Exercise brief: Transcribe the lines of the listing below, beginning at the line that contains "pose: elev=133.9 azim=324.5" and stopping after the line that contains "Dot at: (302, 343)".

** begin Records provided **

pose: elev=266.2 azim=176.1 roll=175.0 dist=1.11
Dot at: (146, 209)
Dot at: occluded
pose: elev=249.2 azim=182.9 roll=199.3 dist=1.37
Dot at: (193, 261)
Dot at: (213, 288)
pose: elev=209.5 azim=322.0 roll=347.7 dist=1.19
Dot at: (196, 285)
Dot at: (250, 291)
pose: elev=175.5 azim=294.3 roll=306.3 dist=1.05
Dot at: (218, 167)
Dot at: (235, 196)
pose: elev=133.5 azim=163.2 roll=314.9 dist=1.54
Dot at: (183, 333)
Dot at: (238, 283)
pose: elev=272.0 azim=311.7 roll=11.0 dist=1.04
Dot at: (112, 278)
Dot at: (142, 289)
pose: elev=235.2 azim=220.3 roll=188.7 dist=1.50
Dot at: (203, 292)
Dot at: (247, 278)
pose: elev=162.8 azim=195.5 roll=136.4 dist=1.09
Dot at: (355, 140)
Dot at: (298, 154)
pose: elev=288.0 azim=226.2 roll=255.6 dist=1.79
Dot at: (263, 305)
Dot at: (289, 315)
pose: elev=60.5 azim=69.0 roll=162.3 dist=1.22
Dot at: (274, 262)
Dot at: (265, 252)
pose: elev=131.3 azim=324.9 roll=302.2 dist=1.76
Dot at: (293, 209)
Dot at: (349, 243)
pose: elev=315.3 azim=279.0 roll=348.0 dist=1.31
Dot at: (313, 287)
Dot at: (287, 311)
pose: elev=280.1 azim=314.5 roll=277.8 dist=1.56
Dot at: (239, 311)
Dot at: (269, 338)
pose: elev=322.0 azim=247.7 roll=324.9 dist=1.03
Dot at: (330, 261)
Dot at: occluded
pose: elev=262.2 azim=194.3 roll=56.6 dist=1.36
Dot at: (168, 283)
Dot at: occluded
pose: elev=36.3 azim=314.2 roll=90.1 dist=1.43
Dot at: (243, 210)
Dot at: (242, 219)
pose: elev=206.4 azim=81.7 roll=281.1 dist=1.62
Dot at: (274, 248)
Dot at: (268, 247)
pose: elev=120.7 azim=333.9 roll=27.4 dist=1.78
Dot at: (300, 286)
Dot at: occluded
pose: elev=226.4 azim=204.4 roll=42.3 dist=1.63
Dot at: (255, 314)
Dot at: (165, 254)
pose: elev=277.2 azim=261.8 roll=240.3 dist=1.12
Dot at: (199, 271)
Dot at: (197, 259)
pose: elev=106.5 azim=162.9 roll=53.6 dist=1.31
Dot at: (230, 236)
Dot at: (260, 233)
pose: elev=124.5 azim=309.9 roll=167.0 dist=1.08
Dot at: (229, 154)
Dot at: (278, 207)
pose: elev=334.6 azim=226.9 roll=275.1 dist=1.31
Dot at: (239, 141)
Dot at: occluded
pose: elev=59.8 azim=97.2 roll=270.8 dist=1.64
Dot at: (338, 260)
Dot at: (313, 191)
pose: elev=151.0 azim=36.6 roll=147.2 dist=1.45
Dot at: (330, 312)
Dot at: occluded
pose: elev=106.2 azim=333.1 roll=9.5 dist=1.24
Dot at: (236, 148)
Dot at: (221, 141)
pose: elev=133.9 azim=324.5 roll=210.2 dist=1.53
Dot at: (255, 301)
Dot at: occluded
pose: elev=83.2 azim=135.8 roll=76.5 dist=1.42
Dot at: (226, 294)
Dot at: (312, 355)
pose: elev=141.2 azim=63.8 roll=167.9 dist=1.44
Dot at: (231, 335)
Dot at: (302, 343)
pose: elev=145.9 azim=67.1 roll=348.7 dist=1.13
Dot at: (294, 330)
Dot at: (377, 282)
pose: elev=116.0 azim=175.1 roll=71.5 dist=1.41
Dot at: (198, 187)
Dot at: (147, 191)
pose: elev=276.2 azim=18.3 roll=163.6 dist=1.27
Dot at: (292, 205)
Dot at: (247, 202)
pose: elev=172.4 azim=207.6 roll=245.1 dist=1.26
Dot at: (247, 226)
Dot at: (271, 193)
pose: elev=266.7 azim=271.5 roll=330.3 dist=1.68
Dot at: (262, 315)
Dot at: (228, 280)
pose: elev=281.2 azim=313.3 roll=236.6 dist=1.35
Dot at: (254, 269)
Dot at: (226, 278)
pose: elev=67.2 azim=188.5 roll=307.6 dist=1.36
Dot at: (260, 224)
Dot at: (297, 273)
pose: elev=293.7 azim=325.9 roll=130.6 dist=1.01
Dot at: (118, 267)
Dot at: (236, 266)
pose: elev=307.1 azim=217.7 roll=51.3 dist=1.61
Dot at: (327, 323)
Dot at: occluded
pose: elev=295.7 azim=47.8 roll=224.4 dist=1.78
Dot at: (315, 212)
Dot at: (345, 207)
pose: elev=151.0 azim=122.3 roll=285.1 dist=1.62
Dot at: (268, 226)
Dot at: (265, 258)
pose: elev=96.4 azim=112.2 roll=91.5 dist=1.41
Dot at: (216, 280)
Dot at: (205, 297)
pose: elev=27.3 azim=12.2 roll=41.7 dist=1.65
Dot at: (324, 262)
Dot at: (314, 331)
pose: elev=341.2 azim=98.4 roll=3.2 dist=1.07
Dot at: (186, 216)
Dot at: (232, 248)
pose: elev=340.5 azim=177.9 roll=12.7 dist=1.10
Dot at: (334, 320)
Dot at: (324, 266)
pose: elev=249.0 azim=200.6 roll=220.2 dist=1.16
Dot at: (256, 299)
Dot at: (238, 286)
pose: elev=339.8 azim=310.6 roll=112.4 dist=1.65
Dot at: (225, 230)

** end Records provided **

Output of the task:
pose: elev=133.9 azim=324.5 roll=210.2 dist=1.53
Dot at: (255, 301)
Dot at: occluded
pose: elev=83.2 azim=135.8 roll=76.5 dist=1.42
Dot at: (226, 294)
Dot at: (312, 355)
pose: elev=141.2 azim=63.8 roll=167.9 dist=1.44
Dot at: (231, 335)
Dot at: (302, 343)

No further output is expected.